TEXT BLOCK
━━━━━━
From Terry’s book, The Benevon Model for Sustainable Funding: A Step-by-Step Guide to Getting it Right, Second Edition.

In the Benevon Model, follow-up is the glue that holds the whole model together. When your goal is to build lifelong relationships with individual donors, the follow-up process never ends. Whether after the initial Point of Entry Event or after each subsequent donor contact, you will be asking your donors for their personal feedback and listening closely for clues as to how they might like to become more involved.

The first Benevon Follow-Up Call, which happens after the initial Point of Entry Event, is not just a polite thank-you call, in which case it could be made by the Ambassador or the person who invited each guest to attend. It is fine for the Ambassador to call their guest to thank them for coming. However, the official Follow-Up Call must be made by someone representing the organization, someone to whom the guest can give candid feedback, without any sense of obligation to the friend who invited them.

The purpose of the Follow-Up Call is to discover whether or not this person is interested in becoming more involved with your organization. If the guest does want to become more involved, the Follow-Up Call is the opportunity to determine the particular aspects of your work that most inspire them and who else they may want to invite to attend a Point of Entry Event.

If you discover during the Follow-Up Call that the guest does not want to get involved, the guest is “blessed and released,” but not until you have asked if there is anyone else they might want to invite to a future Point of Entry Event.

Selecting the Ideal Person to Make the Follow-Up Calls
As you begin implementing the Benevon Model, it is worth thinking through who will be responsible for making these critical Follow-Up Calls.

The official Follow-Up Call should be made by the one staff member who is the Team Leader accountable for the successful implementation of the Benevon Model within the organization. This person needs to enjoy building relationships—and talking on the telephone! This person will be each guest’s ongoing primary contact at the organization and will guide the cultivation process leading up to the Ask Event and beyond.

The ideal Follow-Up Call person must:

    • Attend every Point of Entry Event and have a speaking role, either as the tour guide, storyteller, or testimonial speaker
    • Enjoy talking to people on the phone
    • Be accountable for Ambassador recruitment and oversee the Ambassador Manager
    • Have access to the executive director or CEO to get responses to donors’ questions or ideas in a timely manner
    • Possess the maturity and ability to interact with all types of people
    • Enjoy developing relationships with people over time
    • Be detail-oriented and committed to tracking every donor conversation in your database

Choose your Follow-Up Call person carefully and be sure that every guest receives this call two to three days after attending their Point of Entry Event.
━━━━━━
(Data pulled from a collection)
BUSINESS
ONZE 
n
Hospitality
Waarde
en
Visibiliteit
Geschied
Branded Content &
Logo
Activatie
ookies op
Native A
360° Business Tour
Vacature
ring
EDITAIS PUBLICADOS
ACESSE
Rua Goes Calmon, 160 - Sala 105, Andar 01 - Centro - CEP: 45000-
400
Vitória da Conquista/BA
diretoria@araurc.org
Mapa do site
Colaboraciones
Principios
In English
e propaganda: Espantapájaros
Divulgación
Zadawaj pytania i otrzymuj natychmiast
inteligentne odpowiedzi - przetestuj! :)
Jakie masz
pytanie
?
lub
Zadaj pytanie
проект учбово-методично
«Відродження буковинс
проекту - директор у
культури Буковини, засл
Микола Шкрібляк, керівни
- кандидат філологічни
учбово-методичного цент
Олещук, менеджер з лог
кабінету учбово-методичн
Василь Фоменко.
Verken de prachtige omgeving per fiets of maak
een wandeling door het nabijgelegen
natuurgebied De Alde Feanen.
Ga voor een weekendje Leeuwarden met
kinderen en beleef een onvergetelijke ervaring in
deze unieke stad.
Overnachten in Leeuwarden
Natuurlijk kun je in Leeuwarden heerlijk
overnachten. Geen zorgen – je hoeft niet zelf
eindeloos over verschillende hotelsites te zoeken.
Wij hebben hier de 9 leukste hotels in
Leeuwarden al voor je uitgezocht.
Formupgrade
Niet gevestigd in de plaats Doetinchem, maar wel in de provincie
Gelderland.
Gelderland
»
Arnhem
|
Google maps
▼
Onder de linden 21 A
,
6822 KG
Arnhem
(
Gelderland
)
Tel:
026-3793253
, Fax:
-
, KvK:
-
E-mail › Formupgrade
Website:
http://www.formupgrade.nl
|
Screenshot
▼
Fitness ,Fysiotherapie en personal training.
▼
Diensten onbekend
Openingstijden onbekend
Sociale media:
━━━━━━
WHAT TO PRODUCE
Answer these questions from the follow-up excerpt:
1. Who should make the official Follow-Up Call?
2. How soon after the Point of Entry Event should every guest receive the call?
3. What must be asked before a guest who does not want to get involved is "blessed and released"?
Rely only on the follow-up excerpt for your answers.

RESPONSE BELOW
1. The one staff member who is the Team Leader accountable for the successful implementation of the Benevon Model within the organization.
2. Two to three days after attending their Point of Entry Event.
3. Whether there is anyone else they might want to invite to a future Point of Entry Event.